Thursday, May 31, 2012

Norwegian Tax for expats - Residency

I recently had a call regarding what constitutes tax residency in Norway and specifically the 90 day rule.


If you are resident in Norway for tax purposes, you will be liable to pay tax to Norway on all assets and income, whether located or earned in Norway or abroad. Tax agreements with other countries may limit your taxes to Norway.


What constitutes 'Residence for tax purposes' ?


When you stay for one or several periods in Norway for more than 183 days during a 12-month period you will be considered as tax resident in Norway. The same applies to persons staying in Norway for one or several periods for more than 270 days over a 36-month period. Every whole or part of a calendar day of stay in Norway is included when calculating the number of days.


If you stay in Norway for more than 183 days during the year you moved to Norway, you are resident for tax purposes from the first day of your stay in Norway. If the 183 days are divided between two income years, you will become a tax resident from 1 January in the second year. (You will have limited tax liability the preceding year.
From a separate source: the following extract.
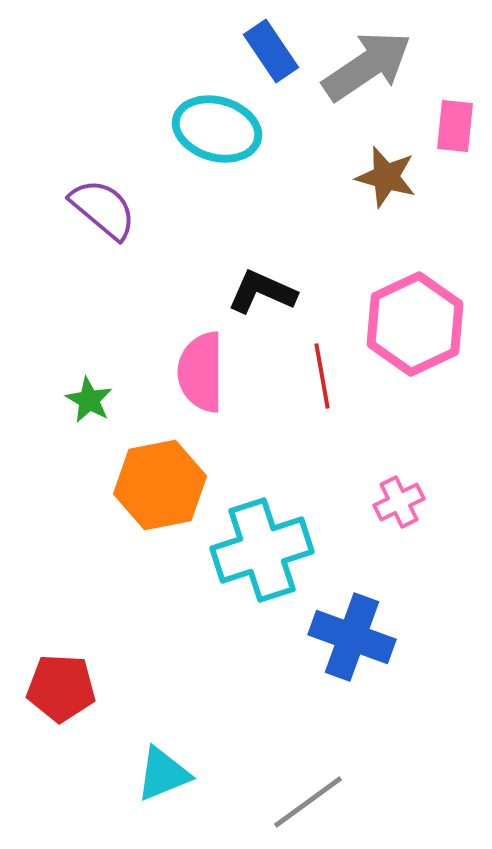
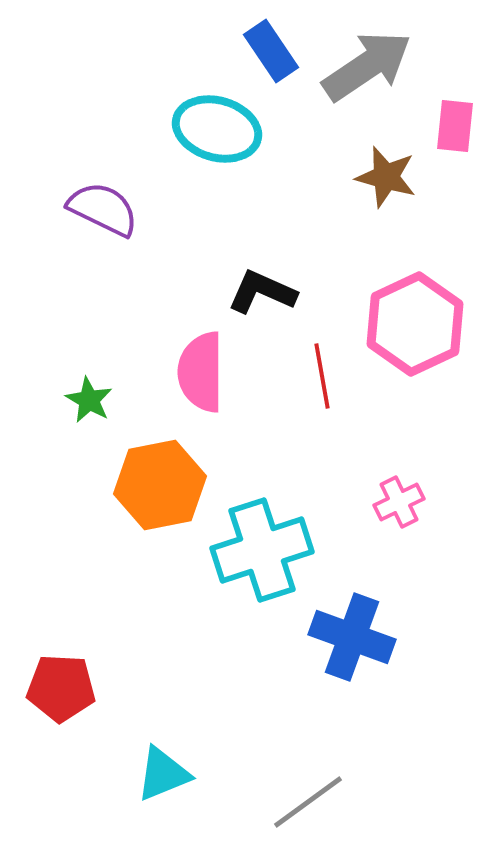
purple semicircle: rotated 14 degrees counterclockwise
This means that you are only liable to pay tax on certain income linked to Norway.)


If you stay in Norway for more than 270 days over a 36-month period, you will be resident for tax purposes from 1 January in the year when your stay exceeds 270 days. (You will have limited tax liability the preceding year/s.)


The 90 day rule


You may stay an average of 90 days per year in Norway without becoming resident for tax purposes in Norway.